Woher der Fälscher den Ausstellort Goslar und das unmögliche Datum – identisch mit demjenigen des in Aachen ausgestellten D. † 29 für Heinrich von Zutphen (vgl. Stüllein, Itinerar 37 mit Anm. 36) – bezog, war nicht zu klären: Für Goslar war wohl kaum das DH.III.59 für Meißen von 1040 Juli 20 (actum Goslare) die Quelle; das Tagesdatum andererseits kann nicht aus dem vermutlich im Juni 1110 entstandenen Deperditum entnommen sein.

Inhaltlich steht D. † 282 in Zusammenhang mit der Urkunde B. Bertolds von Naumburg von 1159 Oktober 27 (Or. im Staatsarchiv Dresden, DCM 14; Rosenfeld, UB d. Hochst. Naumburg 1,218 no 236), der einen Streit de duobus mansis, qui Misinensis ęcclesię canonicis a quodam Hugone strennuo viro in pago Dalminza in villa, quę Zwitich dicitur, cum aliis septem mansis in oblatione collati sunt et Zmulnensis ęcclesię [Schmölln sw.

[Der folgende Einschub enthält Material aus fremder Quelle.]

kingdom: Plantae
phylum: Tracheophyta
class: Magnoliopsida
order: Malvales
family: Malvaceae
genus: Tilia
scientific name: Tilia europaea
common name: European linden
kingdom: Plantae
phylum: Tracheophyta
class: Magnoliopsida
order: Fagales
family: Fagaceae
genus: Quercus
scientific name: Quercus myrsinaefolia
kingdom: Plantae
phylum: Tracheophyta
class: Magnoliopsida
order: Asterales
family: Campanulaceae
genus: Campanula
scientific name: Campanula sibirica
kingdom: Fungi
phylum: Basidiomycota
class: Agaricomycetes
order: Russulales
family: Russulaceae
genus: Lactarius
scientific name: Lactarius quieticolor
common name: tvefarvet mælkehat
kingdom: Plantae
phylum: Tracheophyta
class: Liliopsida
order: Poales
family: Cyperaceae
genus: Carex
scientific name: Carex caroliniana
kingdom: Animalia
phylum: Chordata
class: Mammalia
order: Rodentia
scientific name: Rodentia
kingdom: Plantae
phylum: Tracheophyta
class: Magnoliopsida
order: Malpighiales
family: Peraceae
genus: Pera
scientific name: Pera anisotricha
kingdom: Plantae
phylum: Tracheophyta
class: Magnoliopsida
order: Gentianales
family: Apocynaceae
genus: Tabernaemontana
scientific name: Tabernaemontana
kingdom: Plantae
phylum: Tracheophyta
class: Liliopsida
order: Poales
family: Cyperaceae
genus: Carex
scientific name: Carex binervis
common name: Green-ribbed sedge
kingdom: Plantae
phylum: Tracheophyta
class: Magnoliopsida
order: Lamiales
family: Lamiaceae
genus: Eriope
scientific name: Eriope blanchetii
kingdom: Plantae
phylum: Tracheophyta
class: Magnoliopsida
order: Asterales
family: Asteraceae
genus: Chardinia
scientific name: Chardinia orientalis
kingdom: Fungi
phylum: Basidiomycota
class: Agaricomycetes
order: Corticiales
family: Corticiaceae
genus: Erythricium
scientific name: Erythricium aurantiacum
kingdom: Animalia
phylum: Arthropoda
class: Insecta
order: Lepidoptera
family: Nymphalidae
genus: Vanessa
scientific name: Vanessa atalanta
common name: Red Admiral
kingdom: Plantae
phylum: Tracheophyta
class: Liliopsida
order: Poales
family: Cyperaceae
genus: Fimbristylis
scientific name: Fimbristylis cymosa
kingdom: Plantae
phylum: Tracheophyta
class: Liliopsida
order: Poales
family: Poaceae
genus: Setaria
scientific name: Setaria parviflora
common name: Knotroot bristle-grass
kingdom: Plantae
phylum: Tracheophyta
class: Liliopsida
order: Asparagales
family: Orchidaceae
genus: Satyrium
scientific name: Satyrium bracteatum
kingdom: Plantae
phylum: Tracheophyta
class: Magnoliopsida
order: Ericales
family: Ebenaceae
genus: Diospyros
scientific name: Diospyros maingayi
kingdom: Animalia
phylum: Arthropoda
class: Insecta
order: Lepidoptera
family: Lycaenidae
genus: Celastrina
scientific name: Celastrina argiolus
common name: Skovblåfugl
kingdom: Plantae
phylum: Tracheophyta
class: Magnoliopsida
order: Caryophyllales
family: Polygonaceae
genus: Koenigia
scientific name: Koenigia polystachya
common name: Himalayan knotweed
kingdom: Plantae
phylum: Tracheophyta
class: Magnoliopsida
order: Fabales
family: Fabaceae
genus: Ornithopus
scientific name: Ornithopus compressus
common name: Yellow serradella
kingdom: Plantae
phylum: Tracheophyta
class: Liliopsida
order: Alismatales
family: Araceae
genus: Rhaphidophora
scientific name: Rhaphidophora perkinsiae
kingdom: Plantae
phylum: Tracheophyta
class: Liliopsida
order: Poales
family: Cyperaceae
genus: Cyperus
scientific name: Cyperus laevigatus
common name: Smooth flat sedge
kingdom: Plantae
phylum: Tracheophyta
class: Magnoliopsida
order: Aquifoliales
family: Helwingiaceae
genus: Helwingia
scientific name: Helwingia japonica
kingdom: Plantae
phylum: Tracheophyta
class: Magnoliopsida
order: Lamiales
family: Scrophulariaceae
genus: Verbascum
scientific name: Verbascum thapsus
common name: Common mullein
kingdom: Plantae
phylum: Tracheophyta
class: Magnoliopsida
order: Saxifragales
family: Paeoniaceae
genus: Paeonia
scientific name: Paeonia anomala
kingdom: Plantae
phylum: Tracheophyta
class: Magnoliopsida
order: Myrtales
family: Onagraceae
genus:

Altenburg] ęssę dicebantur, beilegte, indem er die strittigen Hufen, sicut a predicto Hugone Misinensi ęcclesię contraditi sunt, dem Meißener Domkapitel zusprach, nachdem dieses den Schmöllner Kanonikern 3 Mark Silber gezahlt und Markgraf Otto von Meißen, qui sepedictos mansos in beneficii iure a nobis possidere videbatur, seine Erlaubnis zur Besitzbestätigung gegeben hat (Misinensi ęcclesię illos confirmari permisit).

Der Reichsministeriale Hugo von Wartha ist urkundlich von 1168 bis 1188 bezeugt (vgl. Helbig, Der wettinische Ständestaat 321ff.). Dies und der paläographische Befund von D. † 282 widerlegen den zeitlichen Ansatz von Gersdorf und Posse, die annehmen, dass die Fälschung 1159 B. Bertold von Naumburg unterbreitet wurde, um den Streit zugunsten des Meißener Domkapitels zu entscheiden. Die Wendung nullo reclamante in unserem D. lässt vermuten, dass es auch noch nach der bischöflichen Entscheidung von 1159 Schwierigkeiten bei der Behauptung des Besitzes gegeben hat, so dass man es in Meißen für geraten hielt, gegen Ende des 12. Jh. als zusätzlichen Beleg das D. † 282 zu fingieren; für diesen späten Ansatz spricht auch das Ego, das der aus D.37 übernommenen Intitulatio vorgeschaltet ist, und die Tatsache, dass das Original von D.37 zum Zeitpunkt seiner Benützung für das Falsum schon Moderschäden im Bereich des Monogramms (s. Anm. l) aufwies. – Zuitecha haben zuletzt Eichler-Walther, Die Ortsnamen im Gau Daleminze 1,390 zu bestimmen versucht, ohne zu einem sicheren Ergebnis zu kommen.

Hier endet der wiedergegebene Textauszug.